== DATASET EXCERPTS

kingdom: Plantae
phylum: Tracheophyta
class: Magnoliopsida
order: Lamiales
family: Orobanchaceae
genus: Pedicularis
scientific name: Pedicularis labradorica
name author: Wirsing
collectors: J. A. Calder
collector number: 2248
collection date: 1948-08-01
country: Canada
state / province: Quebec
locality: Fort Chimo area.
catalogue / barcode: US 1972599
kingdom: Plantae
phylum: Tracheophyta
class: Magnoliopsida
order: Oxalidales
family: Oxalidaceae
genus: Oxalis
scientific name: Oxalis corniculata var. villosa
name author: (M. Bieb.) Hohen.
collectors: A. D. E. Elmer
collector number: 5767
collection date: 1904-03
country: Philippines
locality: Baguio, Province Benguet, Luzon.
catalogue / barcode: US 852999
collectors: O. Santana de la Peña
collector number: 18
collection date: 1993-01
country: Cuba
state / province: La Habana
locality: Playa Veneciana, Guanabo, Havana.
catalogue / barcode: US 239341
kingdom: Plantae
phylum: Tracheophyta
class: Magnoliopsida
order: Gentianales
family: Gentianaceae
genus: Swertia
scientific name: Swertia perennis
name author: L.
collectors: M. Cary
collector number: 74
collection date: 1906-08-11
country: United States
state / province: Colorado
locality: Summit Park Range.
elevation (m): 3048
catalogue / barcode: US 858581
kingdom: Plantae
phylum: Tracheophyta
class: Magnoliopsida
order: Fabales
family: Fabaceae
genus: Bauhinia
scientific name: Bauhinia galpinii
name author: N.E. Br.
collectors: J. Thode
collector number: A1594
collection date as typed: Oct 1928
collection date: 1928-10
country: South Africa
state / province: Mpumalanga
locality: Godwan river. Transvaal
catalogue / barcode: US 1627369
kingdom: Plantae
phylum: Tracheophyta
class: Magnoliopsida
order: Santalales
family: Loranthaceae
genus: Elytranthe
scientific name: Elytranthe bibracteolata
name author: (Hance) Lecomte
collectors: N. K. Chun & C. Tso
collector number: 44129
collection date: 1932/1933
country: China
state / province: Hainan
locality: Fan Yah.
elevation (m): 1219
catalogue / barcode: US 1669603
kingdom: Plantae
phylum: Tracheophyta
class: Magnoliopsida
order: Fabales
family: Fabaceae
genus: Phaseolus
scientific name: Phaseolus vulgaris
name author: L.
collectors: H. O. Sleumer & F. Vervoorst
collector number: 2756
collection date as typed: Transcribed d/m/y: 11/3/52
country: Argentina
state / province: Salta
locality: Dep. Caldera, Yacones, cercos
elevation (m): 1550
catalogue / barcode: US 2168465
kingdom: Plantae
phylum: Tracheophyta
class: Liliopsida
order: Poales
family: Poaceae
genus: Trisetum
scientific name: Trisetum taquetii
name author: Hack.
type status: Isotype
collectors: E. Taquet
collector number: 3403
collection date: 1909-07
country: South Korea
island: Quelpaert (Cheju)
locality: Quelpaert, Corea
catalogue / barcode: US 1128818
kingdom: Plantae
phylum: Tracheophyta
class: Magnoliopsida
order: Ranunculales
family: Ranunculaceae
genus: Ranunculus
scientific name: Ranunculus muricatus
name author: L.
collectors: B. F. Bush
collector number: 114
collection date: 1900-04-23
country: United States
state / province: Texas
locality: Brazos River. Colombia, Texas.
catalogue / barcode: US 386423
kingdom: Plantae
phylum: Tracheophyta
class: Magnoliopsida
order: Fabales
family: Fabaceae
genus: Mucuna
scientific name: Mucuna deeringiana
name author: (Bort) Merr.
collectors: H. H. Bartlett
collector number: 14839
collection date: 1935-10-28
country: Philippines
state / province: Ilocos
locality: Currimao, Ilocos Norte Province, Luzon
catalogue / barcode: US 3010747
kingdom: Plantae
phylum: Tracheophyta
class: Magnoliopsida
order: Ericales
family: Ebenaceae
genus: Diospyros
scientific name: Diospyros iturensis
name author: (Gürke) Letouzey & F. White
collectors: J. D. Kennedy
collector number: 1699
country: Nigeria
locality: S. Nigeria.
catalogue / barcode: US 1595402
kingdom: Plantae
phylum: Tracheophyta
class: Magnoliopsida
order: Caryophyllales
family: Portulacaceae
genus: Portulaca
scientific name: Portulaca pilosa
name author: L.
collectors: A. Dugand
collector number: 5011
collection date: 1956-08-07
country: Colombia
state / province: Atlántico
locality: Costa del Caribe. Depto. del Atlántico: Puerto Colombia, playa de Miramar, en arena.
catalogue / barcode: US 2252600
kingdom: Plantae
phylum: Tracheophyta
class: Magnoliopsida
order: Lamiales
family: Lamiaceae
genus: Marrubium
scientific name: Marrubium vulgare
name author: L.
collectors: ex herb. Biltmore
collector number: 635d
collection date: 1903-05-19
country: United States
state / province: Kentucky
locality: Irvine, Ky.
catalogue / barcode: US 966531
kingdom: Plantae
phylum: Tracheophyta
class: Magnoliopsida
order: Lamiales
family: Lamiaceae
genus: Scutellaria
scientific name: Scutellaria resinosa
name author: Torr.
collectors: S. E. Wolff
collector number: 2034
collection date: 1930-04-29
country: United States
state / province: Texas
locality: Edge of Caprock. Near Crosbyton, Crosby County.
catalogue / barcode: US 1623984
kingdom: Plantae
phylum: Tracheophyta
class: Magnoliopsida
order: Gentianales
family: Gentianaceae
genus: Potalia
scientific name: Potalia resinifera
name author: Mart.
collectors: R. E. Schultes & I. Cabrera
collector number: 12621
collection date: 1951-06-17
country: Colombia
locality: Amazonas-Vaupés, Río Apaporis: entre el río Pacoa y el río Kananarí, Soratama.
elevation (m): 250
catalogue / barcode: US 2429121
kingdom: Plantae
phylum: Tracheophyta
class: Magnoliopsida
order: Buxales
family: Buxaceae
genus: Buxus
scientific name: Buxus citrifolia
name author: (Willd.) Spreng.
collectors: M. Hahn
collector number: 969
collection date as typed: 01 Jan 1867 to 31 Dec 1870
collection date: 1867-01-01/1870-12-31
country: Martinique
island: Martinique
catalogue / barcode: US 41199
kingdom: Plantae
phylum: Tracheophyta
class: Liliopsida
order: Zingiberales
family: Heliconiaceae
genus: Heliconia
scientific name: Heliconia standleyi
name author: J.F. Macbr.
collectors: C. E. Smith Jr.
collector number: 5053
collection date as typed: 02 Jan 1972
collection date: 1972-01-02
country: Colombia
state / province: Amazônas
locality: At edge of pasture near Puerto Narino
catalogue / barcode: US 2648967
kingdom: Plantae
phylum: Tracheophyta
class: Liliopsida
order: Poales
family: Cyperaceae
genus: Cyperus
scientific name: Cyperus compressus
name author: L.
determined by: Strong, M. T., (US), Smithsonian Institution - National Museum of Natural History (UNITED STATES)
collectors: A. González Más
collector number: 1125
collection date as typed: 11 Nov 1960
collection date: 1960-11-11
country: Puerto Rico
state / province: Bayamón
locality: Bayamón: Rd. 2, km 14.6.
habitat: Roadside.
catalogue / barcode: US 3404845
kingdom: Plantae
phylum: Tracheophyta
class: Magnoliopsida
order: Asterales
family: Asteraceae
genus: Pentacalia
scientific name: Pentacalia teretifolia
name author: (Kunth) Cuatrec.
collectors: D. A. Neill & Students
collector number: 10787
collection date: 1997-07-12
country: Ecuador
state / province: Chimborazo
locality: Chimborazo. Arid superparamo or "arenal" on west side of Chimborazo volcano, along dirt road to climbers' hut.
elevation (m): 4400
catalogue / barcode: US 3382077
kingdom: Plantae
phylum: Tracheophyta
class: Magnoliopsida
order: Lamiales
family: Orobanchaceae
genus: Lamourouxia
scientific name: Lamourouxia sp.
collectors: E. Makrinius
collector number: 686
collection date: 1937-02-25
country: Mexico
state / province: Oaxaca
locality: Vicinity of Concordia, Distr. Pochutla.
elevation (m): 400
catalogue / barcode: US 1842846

====

TASK TO COMPLETE: Put every line of the items from the very first one through the line containing "country: Cuba", both included, into a JSON list of strings with one string per line and any blank lines left out.

THE REPLY:
[
  "kingdom: Plantae",
  "phylum: Tracheophyta",
  "class: Magnoliopsida",
  "order: Lamiales",
  "family: Orobanchaceae",
  "genus: Pedicularis",
  "scientific name: Pedicularis labradorica",
  "name author: Wirsing",
  "collectors: J. A. Calder",
  "collector number: 2248",
  "collection date: 1948-08-01",
  "country: Canada",
  "state / province: Quebec",
  "locality: Fort Chimo area.",
  "catalogue / barcode: US 1972599",
  "kingdom: Plantae",
  "phylum: Tracheophyta",
  "class: Magnoliopsida",
  "order: Oxalidales",
  "family: Oxalidaceae",
  "genus: Oxalis",
  "scientific name: Oxalis corniculata var. villosa",
  "name author: (M. Bieb.) Hohen.",
  "collectors: A. D. E. Elmer",
  "collector number: 5767",
  "collection date: 1904-03",
  "country: Philippines",
  "locality: Baguio, Province Benguet, Luzon.",
  "catalogue / barcode: US 852999",
  "collectors: O. Santana de la Peña",
  "collector number: 18",
  "collection date: 1993-01",
  "country: Cuba"
]